Só a vida, não basta!

Cabe a gente dar espaço para o melhor de nós nascer

Por Diego Garcez
Por Diego Garcez
Publicado em 08/02/2018 às 15:35
Leitura:

Uma parte da gente foi embora ontem para outra ressurgir amanhã / Foto: reprodução

Uma parte da gente foi embora ontem para outra ressurgir amanhã Foto: reprodução

A morte é algo que às vezes chega de mansinho, anunciada com um chuvisco que muda o cheiro da terra e só depois vem o temporal. Outras tantas vezes ela é uma enchente não premeditada e arromba sua porta levando tudo e deixando uma lama insolúvel.

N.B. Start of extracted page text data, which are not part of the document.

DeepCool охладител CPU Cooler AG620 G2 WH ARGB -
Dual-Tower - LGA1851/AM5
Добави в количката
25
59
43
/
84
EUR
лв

Vão dizer-lhe que o detergente do tempo ajuda a limpar a marca de lama na parede, mas não limpa, ele ajuda a entendermos que trata-se de uma nova pintura para a casa.

A morte é uma dessas coisas sobre a qual devíamos conversar com muito mais frequência. Dessas coisas essenciais e altamente prováveis que inexplicavelmente a escola deixa de fora da ementa.

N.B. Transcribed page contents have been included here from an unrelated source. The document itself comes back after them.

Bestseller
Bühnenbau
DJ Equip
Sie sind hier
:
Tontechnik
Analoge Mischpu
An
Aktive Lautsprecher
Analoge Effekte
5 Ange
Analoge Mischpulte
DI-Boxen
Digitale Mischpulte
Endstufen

Até porque morrer é bom, uma vez que viver é extraordinário e sem a morte não entenderíamos o conceito de vida. Inventaríamos qualquer outra coisa para colocar no lugar, mas definitivamente não seria a vida.

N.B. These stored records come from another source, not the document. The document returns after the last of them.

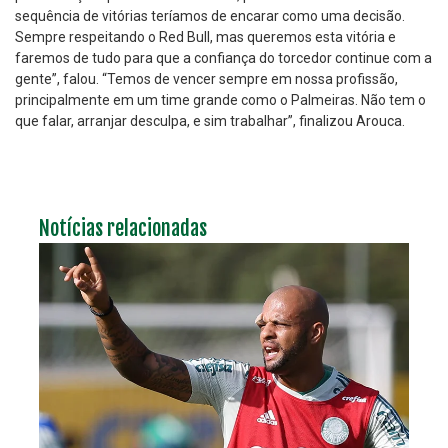
sequência de vitórias teríamos de encarar como uma decisão.
Sempre respeitando o Red Bull, mas queremos esta vitória e
faremos de tudo para que a confiança do torcedor continue com a
gente”, falou. “Temos de vencer sempre em nossa profissão,
principalmente em um time grande como o Palmeiras. Não tem o
que falar, arranjar desculpa, e sim trabalhar”, finalizou Arouca.
Notícias relacionadas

Aproveito esse texto para dizer como gostaria que os amigos e familiares tratassem minha morte, já que nunca me perguntaram e se eu tocar no assunto sem preâmbulo vão me jogar no hospício ou no check-up hospitalar. Por favor façam uma festa bacana, não precisa ser grande, mas prestem uma atenção especial às músicas e bebidas. Providenciem as melhores e divirtam-se! Minha existência por essas bandas, com base no sentimento de gratidão que carrego, pede isso.   

Estamos morrendo e vivendo a todo momento, em cada gesto, em cada gole, em cada ausência e presença. Uma parte da gente foi embora ontem para outra ressurgir amanhã, assim é a vida. Cabe a gente dar espaço para o melhor de nós nascer.

As melhores referências sempre nos acompanharão, não conseguiremos deixá-las morrer, nem se quiséssemos. São os alicerces da nossa existência enquanto estivermos aqui. Podem não estar mais à disposição de um toque, mas isso não é tudo. O sentimento que guardamos, a construção de momentos em conjunto, e de outro punhado de coisas, se desdobram em ondas e rastros inapagáveis. São essenciais para você e o mundo ser o que são hoje. Valem muito mais que qualquer tipo de matéria. Respire, agradeça e deixe ser. Não pese. O peso só faz doer os ombros e nada mais.

Quando eu morrer, por favor festejem!

A luz também depende da sombra para existir

A luz também depende da sombra para existirFoto: acervo pessoal

Para os que morrem velhos de idade, eu sempre pergunto aos familiares se houve muito sofrimento nos momentos finais. Se não houve, não entendo porque não celebraram com cachaça e alegria o rito de morte.

Já os que se foram cedo, a conversa é outra. É preciso dar espaço para a dor, assim como para o abraço e aceitação. O sofrimento estará presente, possivelmente até o fim dos dias conscientes. Ele nos terá moldado uma outra pessoa, uma nova pessoa. Perceba que ainda assim estamos falando de algum tipo de renascimento e para isso é preciso acolher a morte. A luz só existe porque a sombra também é real.

Peço que tratemos a morte com um pouco mais de sabedoria, dignidade e, porque não, leveza. Ela não se veste de capuz escuro e nem carrega uma foice, isso somos nós quem fazemos.

Peço que não tenhamos medo de conversar sobre esse fenômeno tão milagroso quanto o nascimento, pois nada amedronta mais do que o desconhecido. E se alguém lhe pedir o ouvido emprestado para falar da saudade de quem já se foi, simplesmente o empreste com compaixão genuína. Mais cedo ou mais tarde todos nós vamos precisar dessa escuta.